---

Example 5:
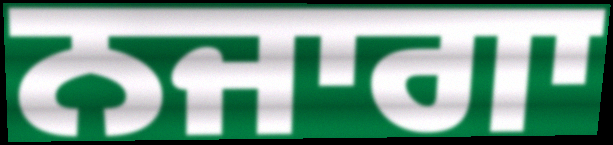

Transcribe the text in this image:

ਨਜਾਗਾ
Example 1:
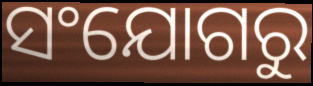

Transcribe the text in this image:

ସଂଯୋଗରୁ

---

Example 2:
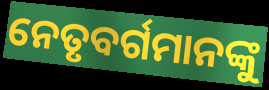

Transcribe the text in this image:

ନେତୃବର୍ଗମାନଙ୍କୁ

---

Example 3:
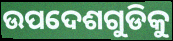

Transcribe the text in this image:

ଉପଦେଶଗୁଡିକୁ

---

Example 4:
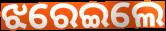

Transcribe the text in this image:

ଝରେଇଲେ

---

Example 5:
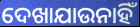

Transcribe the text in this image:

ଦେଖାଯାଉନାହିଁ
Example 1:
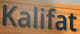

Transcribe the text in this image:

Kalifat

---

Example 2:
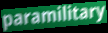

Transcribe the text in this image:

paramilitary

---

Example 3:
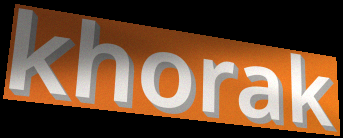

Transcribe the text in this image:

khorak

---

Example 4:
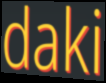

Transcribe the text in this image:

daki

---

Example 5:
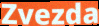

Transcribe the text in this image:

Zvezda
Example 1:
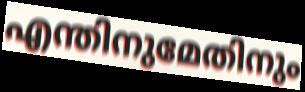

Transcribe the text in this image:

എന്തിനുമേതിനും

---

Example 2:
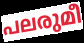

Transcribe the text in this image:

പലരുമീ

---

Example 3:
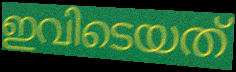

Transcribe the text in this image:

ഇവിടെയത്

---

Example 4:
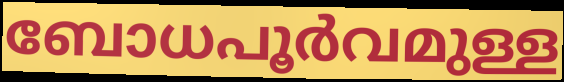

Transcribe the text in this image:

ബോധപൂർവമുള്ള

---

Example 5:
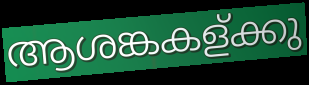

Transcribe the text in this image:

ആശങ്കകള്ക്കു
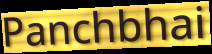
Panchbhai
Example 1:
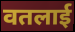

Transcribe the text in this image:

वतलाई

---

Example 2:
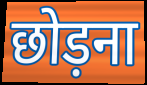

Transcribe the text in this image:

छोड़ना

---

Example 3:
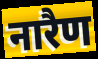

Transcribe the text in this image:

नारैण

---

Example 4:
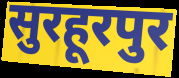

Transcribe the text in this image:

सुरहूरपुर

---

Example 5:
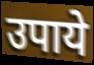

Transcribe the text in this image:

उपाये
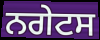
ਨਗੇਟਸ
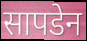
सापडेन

————

**Exercise directions**
Every line above should be returned exactly; the pictures stay out.

**Response box**
---

Example 5:

Transcribe the text in this image:

ਨਜਾਗਾ
Example 1:

Transcribe the text in this image:

ସଂଯୋଗରୁ

---

Example 2:

Transcribe the text in this image:

ନେତୃବର୍ଗମାନଙ୍କୁ

---

Example 3:

Transcribe the text in this image:

ଉପଦେଶଗୁଡିକୁ

---

Example 4:

Transcribe the text in this image:

ଝରେଇଲେ

---

Example 5:

Transcribe the text in this image:

ଦେଖାଯାଉନାହିଁ
Example 1:

Transcribe the text in this image:

Kalifat

---

Example 2:

Transcribe the text in this image:

paramilitary

---

Example 3:

Transcribe the text in this image:

khorak

---

Example 4:

Transcribe the text in this image:

daki

---

Example 5:

Transcribe the text in this image:

Zvezda
Example 1:

Transcribe the text in this image:

എന്തിനുമേതിനും

---

Example 2:

Transcribe the text in this image:

പലരുമീ

---

Example 3:

Transcribe the text in this image:

ഇവിടെയത്

---

Example 4:

Transcribe the text in this image:

ബോധപൂർവമുള്ള

---

Example 5:

Transcribe the text in this image:

ആശങ്കകള്ക്കു
Panchbhai
Example 1:

Transcribe the text in this image:

वतलाई

---

Example 2:

Transcribe the text in this image:

छोड़ना

---

Example 3:

Transcribe the text in this image:

नारैण

---

Example 4:

Transcribe the text in this image:

सुरहूरपुर

---

Example 5:

Transcribe the text in this image:

उपाये
ਨਗੇਟਸ
सापडेन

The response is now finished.